April 9th, 2017 the Canadian Corps was ordered to seize Vimy Ridge.
“To capture this difficult position, the Canadians would carefully plan and rehearse their attack. To provide greater flexibility and firepower in battle, the infantry were given specialist roles as machine-gunners, rifle-men and grenade-throwers. These same soldiers underwent weeks of training behind the lines using models to represent the battlefield, and new maps crafted from aerial photographs to guide their way. To bring men forward safely for the assault, engineers dug deep tunnels from the rear to the front.
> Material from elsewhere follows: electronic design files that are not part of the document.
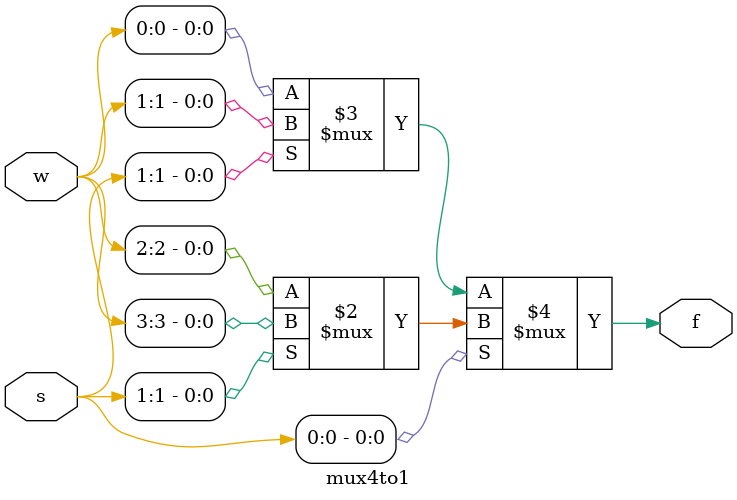
<source format=v>
module q2(w,s,f);
    input [15:0] w;
    input [3:0] s;
    output f;
    wire [3:0] ft;

    mux4to1 stage0(w[3:0],s[1:0],ft[0]);
    mux4to1 stage1(w[7:4],s[1:0],ft[1]);
    mux4to1 stage2(w[11:8],s[1:0],ft[2]);
    mux4to1 stage3(w[15:12],s[1:0],ft[3]);
    mux4to1 stage4(ft,s[3:2],f);

endmodule

module mux4to1(w,s,f);
    input [3:0] w;
    input [1:0] s;
    output f;
    reg f;

    always @(w or s)
    f = s[0] ? ( s[1] ? w[3] : w[2] ) : ( s[1] ? w[1] : w[0]);

endmodule

</source>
Despite this training and preparation, the key to victory would be a devastating artillery barrage that would not only isolate enemy trenches, but provide a moving wall of high explosives and shrapnel to force the Germans to stay in their deep dugouts and away from their machine-guns.
The Canadian operation was an important success, but it was victory at a heavy cost: 3,598 Canadians were killed and another 7,000 wounded.
In recently musing over the latest information available worldwide regarding the fight against Covid19, the Battle of Vimy Ridge came to mind, as it is perhaps a fitting analogy to how I believe the fight against the virus must be conducted.
It is becoming clearer, day by day, that treatments for the virus are now coming online and undergoing clinical trials with great preliminary results – Hydroxychlororquine, Zypak, zinc, Avigan, etc.
In addition, it is also appearing that pre-existing conditions of obesity, pre-diabetes, diabetes are distant early warning signs of risk. Viruses love sugar, and high blood sugar.
So, here is what I would do if I was Trudeau.
Once I was given adequate proof that anti-viral treatments are in hand, I would put it to the populace that it is time to get out of the trenches and begin establishing herd immunity – the best defense and offense against the virus.
Those “wounded” in the assault would be treated with the anti-virals. Those who are “unfit for service” (e.g. diabetic, lung cancer, etc.) would be isolated until the battle is won. People would be given preventative advice on how to reduce their chances of being wounded.
To the date of this writing, 291 Canadians have died in this battle, 13,901 have been wounded, and 2,595 have recovered.
If we had stayed in the trenches in 1917, we would have eventually been overrun, not only by the enemy’s guns, but, ironically, one year later with influenza. We may have ended up in a substantially different world.
We should keep in mind that every year somewhere between 1500 and 3500 Canadians die of seasonal flu. Life can be cruel, and eventual death is certain.
An informed political decision to send people into the fray will need to be made, and, the sooner the better.
While it has arguably made sense to “stay in the trenches” while treatments were being found, it is getting close to the time where we must muster the courage to go over the hill and get back to the life, which our fellow Canadians died for 103 years ago, and, which we knew and enjoyed just a short month ago.